Miraculously we were also joined by DK's son, who obviously didn't swim but made lots of brouhaha about having been in earlier of course. As I don't think he's ever swum in the sea as an adult this is unlikely, but we all duly nodded and asked how it had been. He hadn't woken early, that really would have been a miracle, he'd just been living on 'cricket time', which I understand means Sydney time, so he's 11 hours ahead of us. There was lots of cricket chat, the only information I'd had was a post online this morning which said "Yawn!! This is so boring!! England team in Ashes!!! Disturbed, Disintegrated, Dismantled, Dismayed, Destroyed, Disgusted and finally Dispatched to oblivion!! Stop the Press!

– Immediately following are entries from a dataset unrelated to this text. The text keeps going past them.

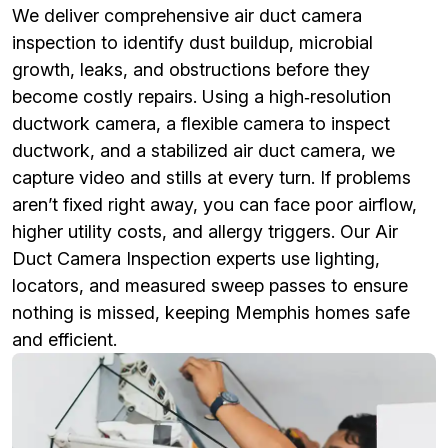
We deliver comprehensive air duct camera
inspection to identify dust buildup, microbial
growth, leaks, and obstructions before they
become costly repairs. Using a high‑resolution
ductwork camera, a flexible camera to inspect
ductwork, and a stabilized air duct camera, we
capture video and stills at every turn. If problems
aren’t fixed right away, you can face poor airflow,
higher utility costs, and allergy triggers. Our Air
Duct Camera Inspection experts use lighting,
locators, and measured sweep passes to ensure
nothing is missed, keeping Memphis homes safe
and efficient.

Stop the massacre!" I'm guessing that's not good. (I had to take a photo of Il Faccino as I didn't think anyone would believe he actually came down to the beach, it's blurry, but if you are reading this over there in the good old USofA Legs, there's proof.)
We snuggled into the huts to change and DK had the 'boy's room' to himself whilst The LE and I had the smaller but cosier hut. She and I got chatting about children turning 9 and the way we address the issues they face, in Steiner schools, with a practical curriculum - farming, housebuilding, gardening etc. It's known by Steiner teachers as The Rubicon (and occasionally 'the tummy ache time') and I promised to find details for her interest, there's a great article here: Your 9 year old isn't crazy which approaches it from a parenting angle and I found one book particularly useful when I was teaching in schools and still use it for private tuition: Encountering the Self by Hermann Koepke and the stories of Pippi Longstocking are particularly good for girls, due to the lack of parents in her world.
Once we got down to the water's edge the depth of the trough became apparent, even though the tide was very low we were able to swim where we used to walk as it was up to our necks. The current was very strong, swimming north made me feel like an olympian - gliding through the rough waves towards the river mouth, but once I turned and tried to wade back it was like wading against treacle. It's very unsettling, scary even, so I didn't stay in for long. Il Faccino taunted us for getting out so quickly and nearly saw the back of my very wet, neoprene gloved hand. Not quite a Millwall Brick (yes I've been enjoying Lilyhammer again) but I suspect it would have stung a little.
As we got dressed again the sun did a strange thing to the sky, which wasn't easy to photograph - there was a strange peach coloured glow, which grew and then stronger light burst through like a poor man's aurora. We were transfixed. Then we started to have a mildly philosophical meander about Romeo and Juliet, the sun and the moon, male and female elements, and DK ran for the hills.